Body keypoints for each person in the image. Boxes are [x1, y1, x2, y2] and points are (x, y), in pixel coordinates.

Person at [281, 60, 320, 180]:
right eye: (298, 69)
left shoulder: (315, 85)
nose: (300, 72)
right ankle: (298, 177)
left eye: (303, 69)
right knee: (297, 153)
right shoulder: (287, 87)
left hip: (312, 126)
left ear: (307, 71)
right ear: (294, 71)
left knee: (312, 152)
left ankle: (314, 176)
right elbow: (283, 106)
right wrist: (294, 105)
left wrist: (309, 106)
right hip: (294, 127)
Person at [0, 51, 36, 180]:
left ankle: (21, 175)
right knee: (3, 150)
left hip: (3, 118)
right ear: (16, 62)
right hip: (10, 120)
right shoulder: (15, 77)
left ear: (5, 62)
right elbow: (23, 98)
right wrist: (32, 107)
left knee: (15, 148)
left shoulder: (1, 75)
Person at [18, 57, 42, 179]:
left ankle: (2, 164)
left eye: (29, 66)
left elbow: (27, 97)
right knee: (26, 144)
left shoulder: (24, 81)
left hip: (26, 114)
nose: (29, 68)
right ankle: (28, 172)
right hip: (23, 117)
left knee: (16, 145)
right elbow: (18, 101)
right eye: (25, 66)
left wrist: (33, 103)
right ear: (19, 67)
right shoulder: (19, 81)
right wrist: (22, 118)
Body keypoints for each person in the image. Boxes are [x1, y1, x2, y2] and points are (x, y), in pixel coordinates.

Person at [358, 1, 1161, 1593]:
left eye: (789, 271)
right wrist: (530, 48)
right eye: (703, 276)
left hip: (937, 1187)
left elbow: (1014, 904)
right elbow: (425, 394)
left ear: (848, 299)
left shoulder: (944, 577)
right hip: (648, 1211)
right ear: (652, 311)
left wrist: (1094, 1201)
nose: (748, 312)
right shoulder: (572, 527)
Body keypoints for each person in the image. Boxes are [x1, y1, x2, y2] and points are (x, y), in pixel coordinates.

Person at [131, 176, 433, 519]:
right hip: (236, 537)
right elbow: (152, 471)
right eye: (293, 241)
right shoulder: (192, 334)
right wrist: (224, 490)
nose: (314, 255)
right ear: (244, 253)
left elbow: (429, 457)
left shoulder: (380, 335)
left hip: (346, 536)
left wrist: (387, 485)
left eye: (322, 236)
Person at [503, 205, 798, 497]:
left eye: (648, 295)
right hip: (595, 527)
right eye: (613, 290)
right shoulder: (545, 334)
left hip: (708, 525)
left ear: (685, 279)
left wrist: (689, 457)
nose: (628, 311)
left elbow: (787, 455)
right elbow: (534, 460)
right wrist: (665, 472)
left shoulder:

########################################

What is required:
Give the number of lines above containing the word "wrist", with no other text.

Answer to the exercise:
11